The user should be allowed to choose one of the articles from the result set above and have the first ~300 words of the article printed.
Helpful Hint: that the query terms should have stop words removed and stemmed before querying the index.
Print basic statistics of the search engine including:
Total number of individual articles indexed
Average number of words indexed per article (after removal of stop words)
Total number of unique words indexed (after stop word removal). Essentially, the number of nodes in the AVL Tree.
Total number of unique Authors.
Top 50 most frequent words (after removal of stop words)
Any other options you deem appropriate and useful.
Document Data Set
The dataset can be found at https://www.kaggle.com/allen-institute-for-ai/CORD-19-research-challenge
Mechanics of Implementation
Some things to note:
This project must be implemented using an object-oriented design methodology.

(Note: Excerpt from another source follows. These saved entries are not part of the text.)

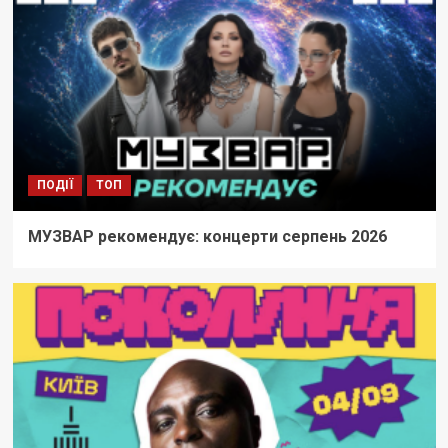
ПОДІЇ
ТОП
МУЗВАР рекомендує: концерти серпень 2026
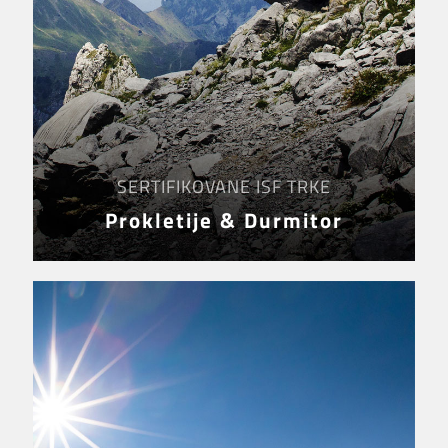
SERTIFIKOVANE ISF TRKE
Prokletije & Durmitor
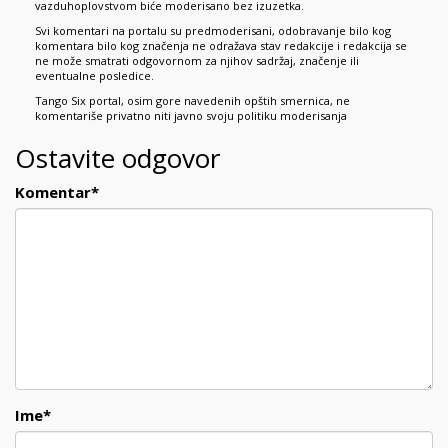
vazduhoplovstvom biće moderisano bez izuzetka.
Svi komentari na portalu su predmoderisani, odobravanje bilo kog
komentara bilo kog značenja ne odražava stav redakcije i redakcija se
ne može smatrati odgovornom za njihov sadržaj, značenje ili
eventualne posledice.
Tango Six portal, osim gore navedenih opštih smernica, ne
komentariše privatno niti javno svoju politiku moderisanja
Ostavite odgovor
Komentar
*
Ime
*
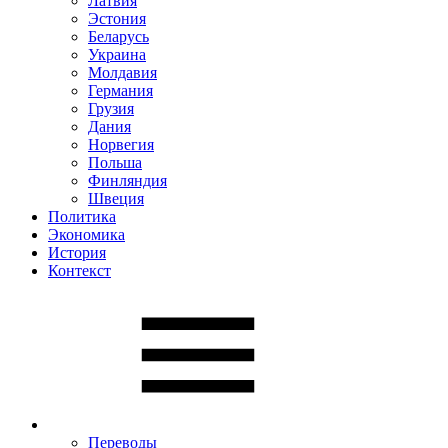
Латвия
Эстония
Беларусь
Украина
Молдавия
Германия
Грузия
Дания
Норвегия
Польша
Финляндия
Швеция
Политика
Экономика
История
Контекст
Переводы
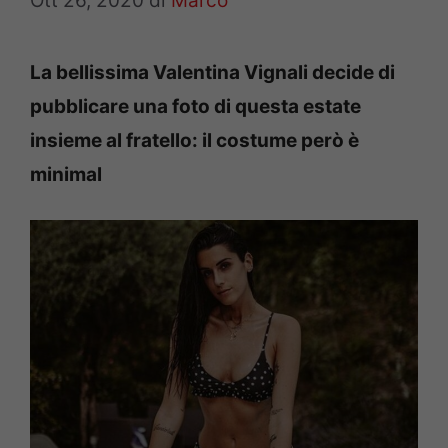
Ott 26, 2020
di
Marco
La bellissima Valentina Vignali decide di
pubblicare una foto di questa estate
insieme al fratello: il costume però è
minimal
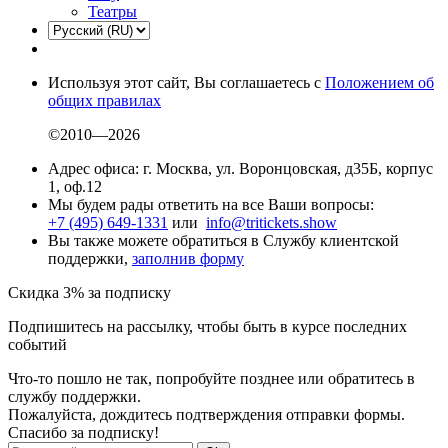
Театры
Используя этот сайт, Вы соглашаетесь с
Положением об
общих правилах
©2010—2026
Адрес офиса: г. Москва, ул. Воронцовская, д35Б, корпус
1, оф.12
Мы будем рады ответить на все Ваши вопросы:
+7 (495) 649-1331
или
info@tritickets.show
Вы также можете обратиться в Службу клиентской
поддержки,
заполнив форму
Скидка 3% за подписку
Подпишитесь на рассылку, чтобы быть в курсе последних
событий
Что-то пошло не так, попробуйте позднее или обратитесь в
службу поддержки.
Пожалуйста, дождитесь подтверждения отправки формы.
Спасибо за подписку!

You are free to use as much of the C++ standard library as you would like. In fact, I encourage you to make generous use of it. You may use other libraries as well except for the caveat below.
You must implement your own version of an AVL tree and Hash Table (the storage data structures for the index).
For the Hash Table, you can use a publically available hash function.
You are free to use any library you can find to parse JSON.
All of your code must be properly documented and formatted
Each class should be separated into interface and implementation (.h and .cpp) files unless templated.
Each file should have appropriate header comments to include owner of the class and a history of updates/modifications to the class.